Instruction 1:
Using the tax court decision below, mark each of the following statements yes or no according to whether it agrees with the decision. Support each mark with the deciding words, quoted exactly. (a) The plaintiff husband had special training in forestry. (b) The plaintiff acquired the Tillamook County tract in 1965. (c) Negative tax aspects of the program were discussed.

* START Document *

5 Or. Tax 193 | Or. T.C. | 1973
Decision for defendant rendered March 9, 1973.
Appeal dismissed.
Plaintiffs, husband and wife, appealed from a decision of the Oregon State Board of Forestry pursuant to ORS
The court finds from the testimony that the plaintiff husband (hereinafter referred to as "plaintiff") is a university professor with no special training in forestry or in the tax laws respecting forest land in Oregon. He had long owned a former farm site of about 81 acres in Lane County, on or near the borders of the City of Eugene, which was suitable for timber production. In 1970, following a program of tree planting, he requested and obtained from the Director of the Department of Assessment and Taxation, Lane County (hereinafter referred to as the "assessor") a classification of 81 acres, more or less, as "forest land" pursuant to the Western Oregon Ad Valorem Timber Tax Act (hereinafter referred to as the Timber Tax Act), ORS
In 1965, the plaintiff acquired a tract of approximately two acres (including a homesite) on the coast, west of the City of Tillamook, in Tillamook County, Oregon. As the property taxes increased over the years, it occurred to the plaintiff that this land could be planted in trees and classified as forest land. He paid several visits to the County Assessor of Tillamook County and she finally suggested that the small acreage might more appropriately be placed under the Western Oregon Small Tract Optional Tax Act (hereinafter referred to as the Optional Tax Act), ORS
Mr. Pearson visited the site and agreed that, with proper planting, it could be approved under the Optional *195 Tax Act. After a lengthy interview, he left with the plaintiff a 12-page pamphlet entitled "State of Oregon Department of Forestry, 'Small Woodland Option Timber Tax Law for Western Oregon,' Information Bulletin No. 1, Rev. September, 1969," and official forms for making application for classification of forest lands in accordance with the Optional Tax Law. Plaintiff described his conversation with Mr. Pearson:
"* * * We also talked about the procedures that would be followed if I were to apply for this under the state program [the Optional Tax Act] — the paper procedures, as well as the actual procedures, the source of — we talked about the source of trees, how many trees to plant, what species of trees, and when they should be planted. We covered those points and then we turned to the program here in Eugene [under the Timber Tax Act]. I told him how happy I was with it, explained that I had planted the 81 acres here [in Lane County] and it was under a similar program. It was under the — it was under the Lane County but, as I understood the programs, they were practically the same. We talked at considerable length about this program in Eugene and the advantages of turning land in the state — barren land throughout the state into timberland and we talked about the purpose of the law with the — what I now know to be two laws, that is, two separate provisions. We talked about the programs."
At no time were negative tax aspects of the program discussed.

* END Document *

Instruction 2:
How many of the rows below contain the string "pixels"? Give only the number.

* START Material provided *

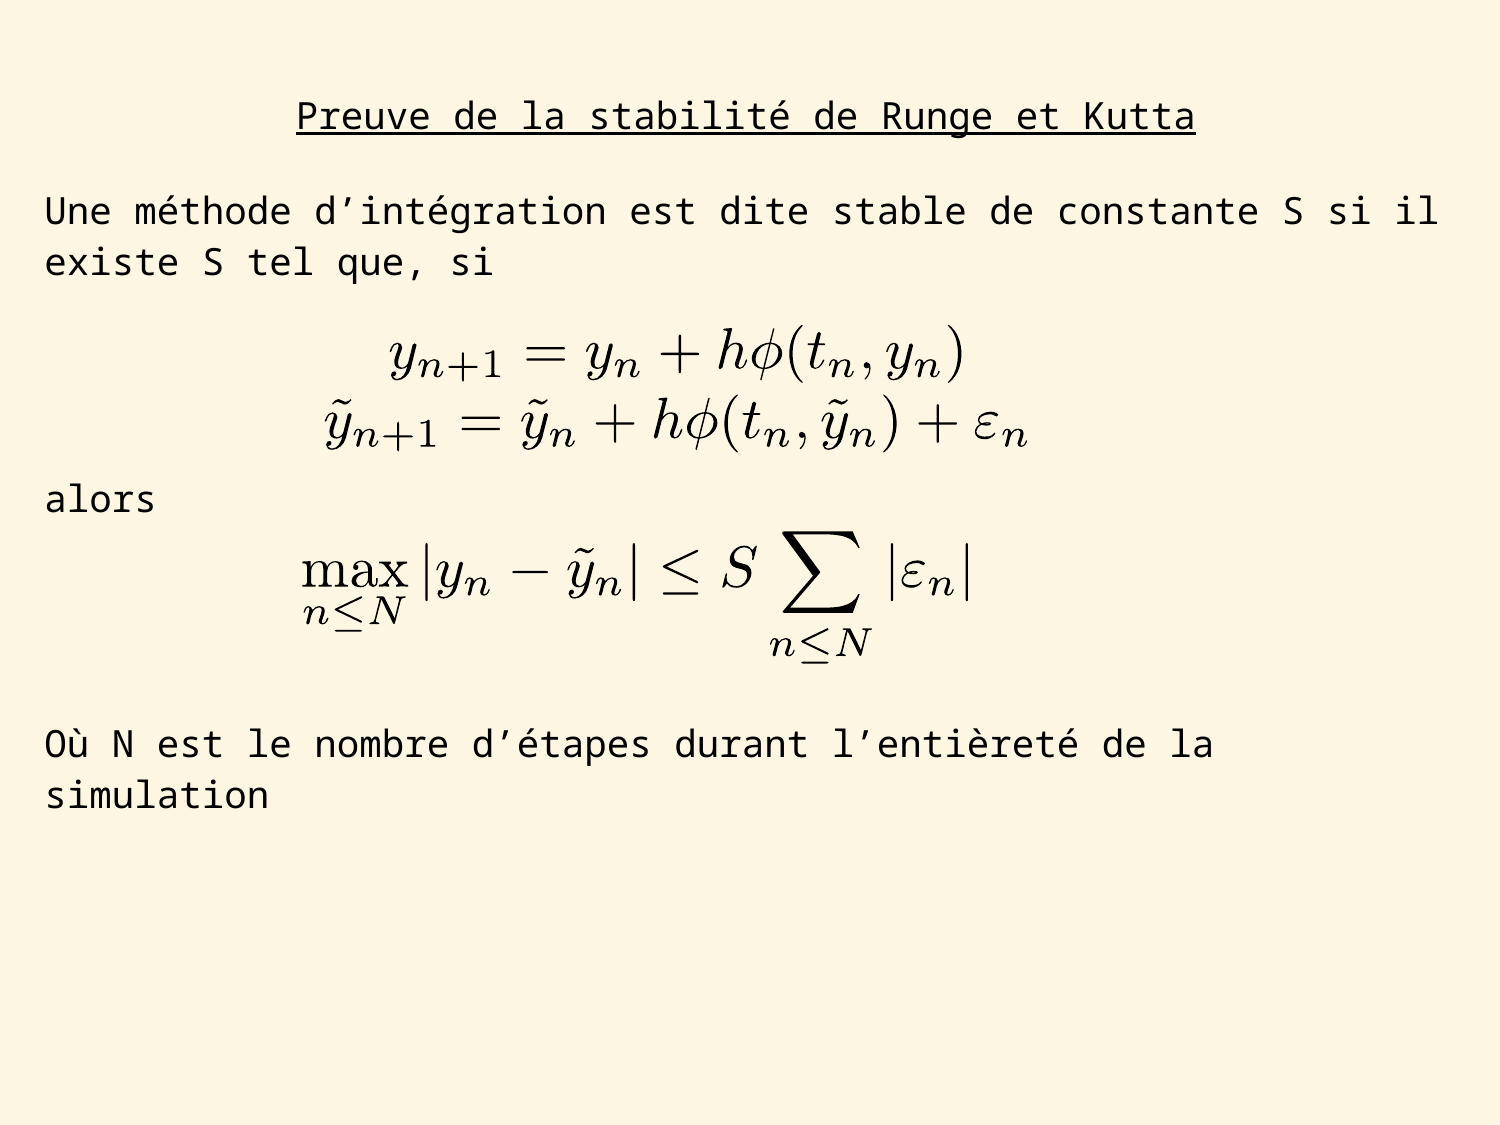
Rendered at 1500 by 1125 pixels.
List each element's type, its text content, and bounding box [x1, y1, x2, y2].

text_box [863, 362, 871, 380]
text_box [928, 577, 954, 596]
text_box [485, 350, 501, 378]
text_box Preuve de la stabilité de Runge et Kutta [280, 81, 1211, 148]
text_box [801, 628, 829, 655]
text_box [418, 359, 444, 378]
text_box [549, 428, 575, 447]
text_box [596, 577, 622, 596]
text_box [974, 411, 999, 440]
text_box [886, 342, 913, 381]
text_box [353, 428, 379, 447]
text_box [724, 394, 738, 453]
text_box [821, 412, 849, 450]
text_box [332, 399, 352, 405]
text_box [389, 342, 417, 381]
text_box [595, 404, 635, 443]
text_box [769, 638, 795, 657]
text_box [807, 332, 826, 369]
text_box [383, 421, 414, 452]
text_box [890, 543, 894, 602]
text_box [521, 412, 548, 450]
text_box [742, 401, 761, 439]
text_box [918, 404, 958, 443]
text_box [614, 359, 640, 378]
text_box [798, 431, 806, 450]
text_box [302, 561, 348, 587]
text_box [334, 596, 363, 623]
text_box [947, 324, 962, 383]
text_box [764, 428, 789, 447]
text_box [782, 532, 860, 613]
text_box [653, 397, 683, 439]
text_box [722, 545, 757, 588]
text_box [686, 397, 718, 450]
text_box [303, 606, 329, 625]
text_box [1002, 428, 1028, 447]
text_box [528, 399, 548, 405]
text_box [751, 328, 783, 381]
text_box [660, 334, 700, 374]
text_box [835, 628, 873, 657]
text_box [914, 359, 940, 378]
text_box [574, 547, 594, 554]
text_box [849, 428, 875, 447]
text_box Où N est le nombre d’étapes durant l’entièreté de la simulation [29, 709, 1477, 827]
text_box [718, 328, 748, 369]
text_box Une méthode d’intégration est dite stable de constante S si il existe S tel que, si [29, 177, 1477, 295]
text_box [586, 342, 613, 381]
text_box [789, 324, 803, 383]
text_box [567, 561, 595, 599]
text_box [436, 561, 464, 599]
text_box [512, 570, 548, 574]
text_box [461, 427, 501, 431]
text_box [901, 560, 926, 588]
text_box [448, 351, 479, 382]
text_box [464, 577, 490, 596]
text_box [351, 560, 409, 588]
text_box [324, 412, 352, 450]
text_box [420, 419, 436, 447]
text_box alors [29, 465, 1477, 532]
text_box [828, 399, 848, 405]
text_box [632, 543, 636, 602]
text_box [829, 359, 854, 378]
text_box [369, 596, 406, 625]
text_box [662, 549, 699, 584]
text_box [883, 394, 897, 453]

* END Material provided *
* START Material provided *

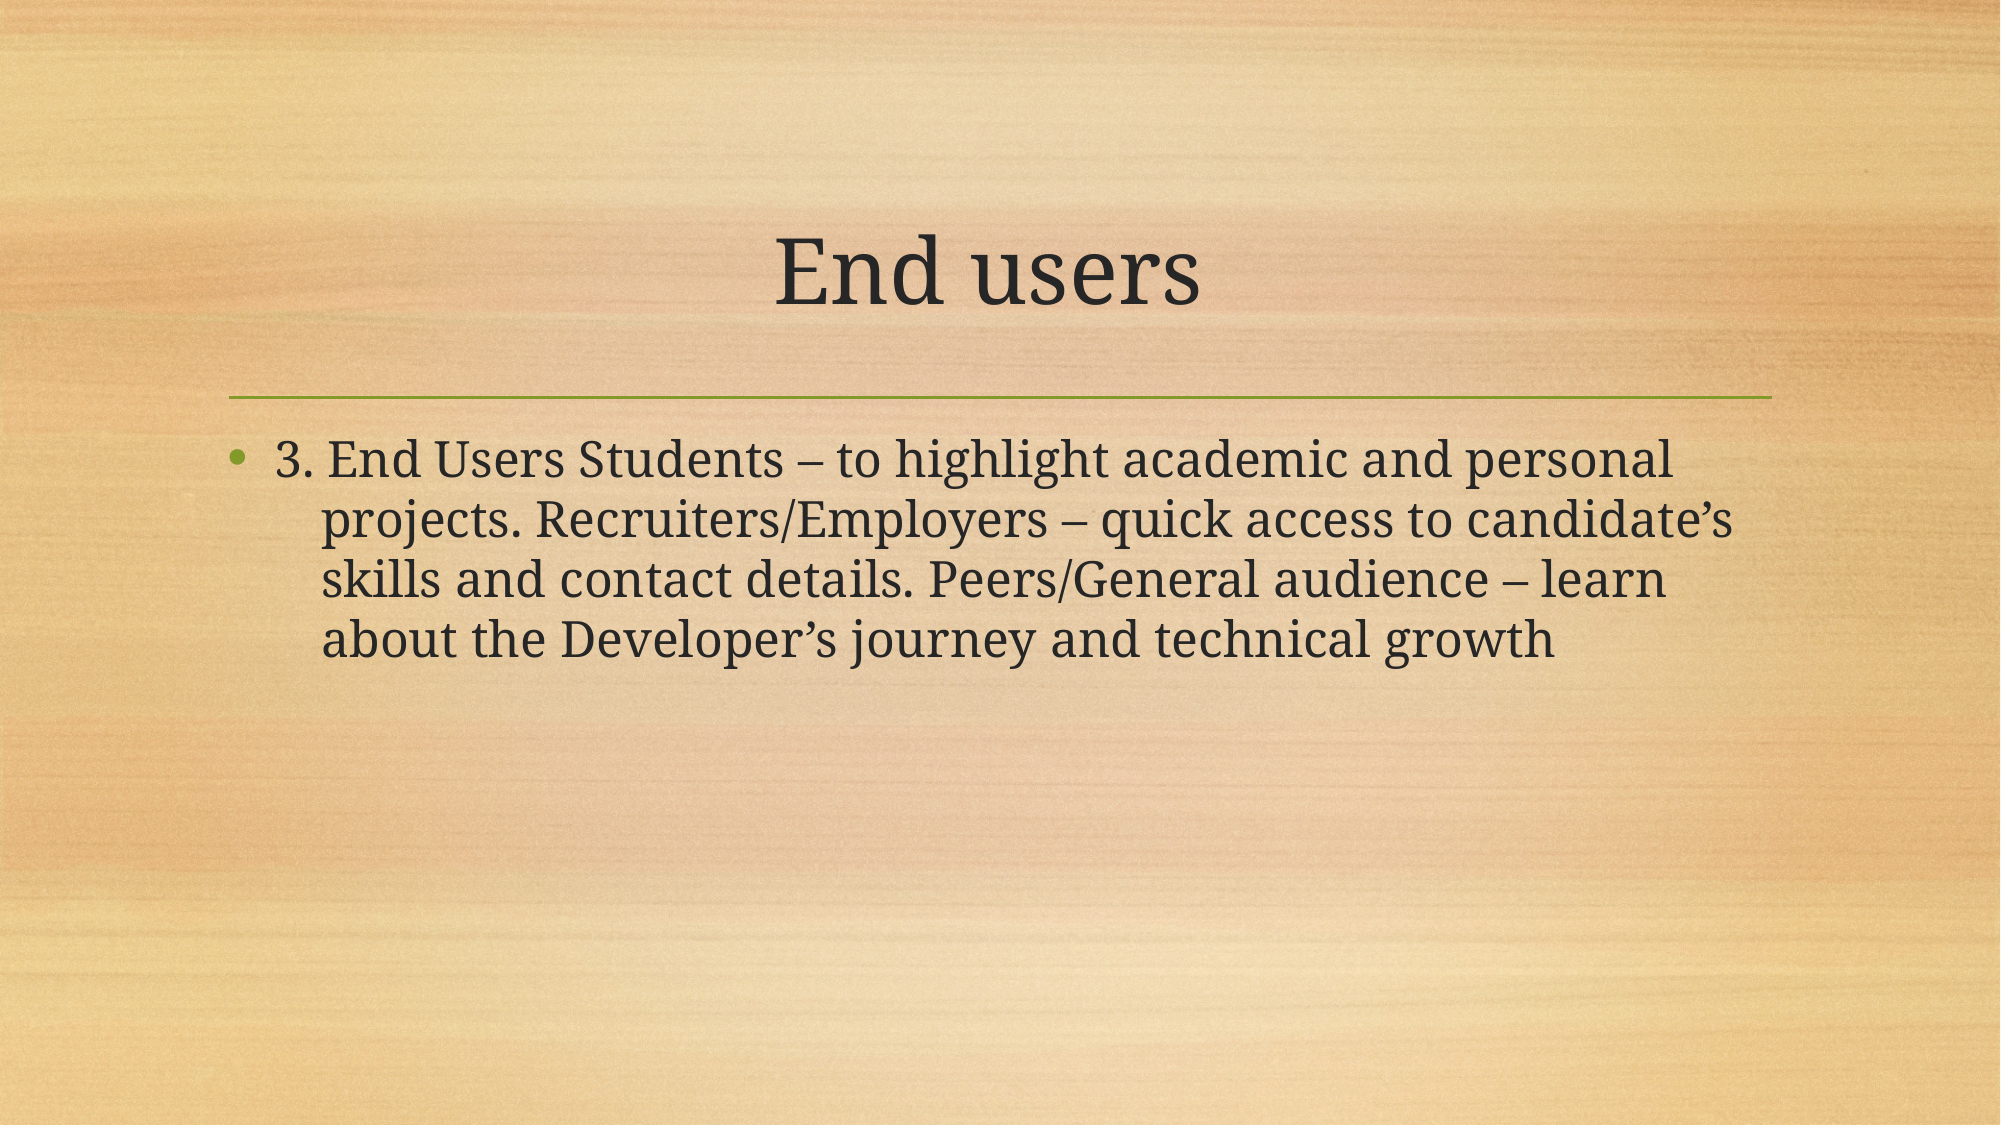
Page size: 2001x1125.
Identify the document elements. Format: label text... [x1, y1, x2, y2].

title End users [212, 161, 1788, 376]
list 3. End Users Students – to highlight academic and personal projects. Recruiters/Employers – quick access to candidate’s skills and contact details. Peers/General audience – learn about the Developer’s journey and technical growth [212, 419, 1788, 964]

* END Material provided *
* START Material provided *

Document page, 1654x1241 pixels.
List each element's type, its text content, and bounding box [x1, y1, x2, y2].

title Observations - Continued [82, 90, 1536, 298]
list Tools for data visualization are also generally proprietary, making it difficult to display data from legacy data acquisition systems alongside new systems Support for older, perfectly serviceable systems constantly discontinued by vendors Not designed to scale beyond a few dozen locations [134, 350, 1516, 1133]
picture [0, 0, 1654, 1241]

* END Material provided *

Task response 1:
(a) No: "is a university professor with no special training in forestry or in the tax laws respecting forest land in Oregon"
(b) Yes: "In 1965, the plaintiff acquired a tract of approximately two acres (including a homesite) on the coast"
(c) No: "At no time were negative tax aspects of the program discussed."

Task response 2:
2